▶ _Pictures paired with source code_

- - -

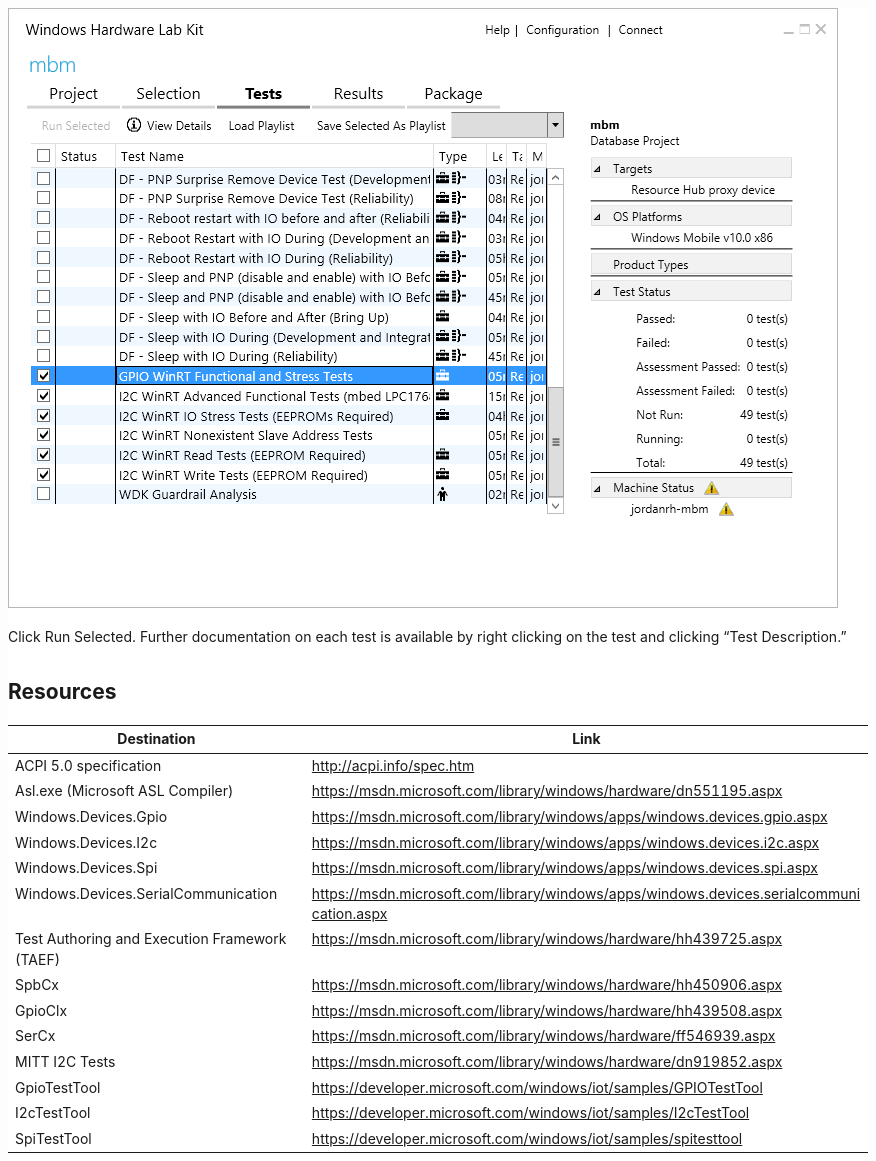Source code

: ![HLK manager screenshot](images/usermode-hlk-2.png)

Click Run Selected. Further documentation on each test is available by right clicking on the test and clicking “Test Description.”

## Resources

| Destination | Link |
|-------------|------|
| ACPI 5.0 specification | http://acpi.info/spec.htm |
| Asl.exe (Microsoft ASL Compiler) | https://msdn.microsoft.com/library/windows/hardware/dn551195.aspx |
| Windows.Devices.Gpio	| https://msdn.microsoft.com/library/windows/apps/windows.devices.gpio.aspx | 
| Windows.Devices.I2c | https://msdn.microsoft.com/library/windows/apps/windows.devices.i2c.aspx |
| Windows.Devices.Spi | https://msdn.microsoft.com/library/windows/apps/windows.devices.spi.aspx |
| Windows.Devices.SerialCommunication | https://msdn.microsoft.com/library/windows/apps/windows.devices.serialcommunication.aspx |
| Test Authoring and Execution Framework (TAEF) | https://msdn.microsoft.com/library/windows/hardware/hh439725.aspx |
| SpbCx | https://msdn.microsoft.com/library/windows/hardware/hh450906.aspx |
| GpioClx	| https://msdn.microsoft.com/library/windows/hardware/hh439508.aspx |
| SerCx | https://msdn.microsoft.com/library/windows/hardware/ff546939.aspx |
| MITT I2C Tests | https://msdn.microsoft.com/library/windows/hardware/dn919852.aspx |
| GpioTestTool | https://developer.microsoft.com/windows/iot/samples/GPIOTestTool |
| I2cTestTool	| https://developer.microsoft.com/windows/iot/samples/I2cTestTool | 
| SpiTestTool |	https://developer.microsoft.com/windows/iot/samples/spitesttool |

- - -

▶ _Action item_
Repeat all entries exactly. Skip the pictures.

▶ _Response_
Source code

: ![HLK manager screenshot](images/usermode-hlk-2.png)

Click Run Selected. Further documentation on each test is available by right clicking on the test and clicking “Test Description.”

## Resources

| Destination | Link |
|-------------|------|
| ACPI 5.0 specification | http://acpi.info/spec.htm |
| Asl.exe (Microsoft ASL Compiler) | https://msdn.microsoft.com/library/windows/hardware/dn551195.aspx |
| Windows.Devices.Gpio	| https://msdn.microsoft.com/library/windows/apps/windows.devices.gpio.aspx | 
| Windows.Devices.I2c | https://msdn.microsoft.com/library/windows/apps/windows.devices.i2c.aspx |
| Windows.Devices.Spi | https://msdn.microsoft.com/library/windows/apps/windows.devices.spi.aspx |
| Windows.Devices.SerialCommunication | https://msdn.microsoft.com/library/windows/apps/windows.devices.serialcommunication.aspx |
| Test Authoring and Execution Framework (TAEF) | https://msdn.microsoft.com/library/windows/hardware/hh439725.aspx |
| SpbCx | https://msdn.microsoft.com/library/windows/hardware/hh450906.aspx |
| GpioClx	| https://msdn.microsoft.com/library/windows/hardware/hh439508.aspx |
| SerCx | https://msdn.microsoft.com/library/windows/hardware/ff546939.aspx |
| MITT I2C Tests | https://msdn.microsoft.com/library/windows/hardware/dn919852.aspx |
| GpioTestTool | https://developer.microsoft.com/windows/iot/samples/GPIOTestTool |
| I2cTestTool	| https://developer.microsoft.com/windows/iot/samples/I2cTestTool | 
| SpiTestTool |	https://developer.microsoft.com/windows/iot/samples/spitesttool |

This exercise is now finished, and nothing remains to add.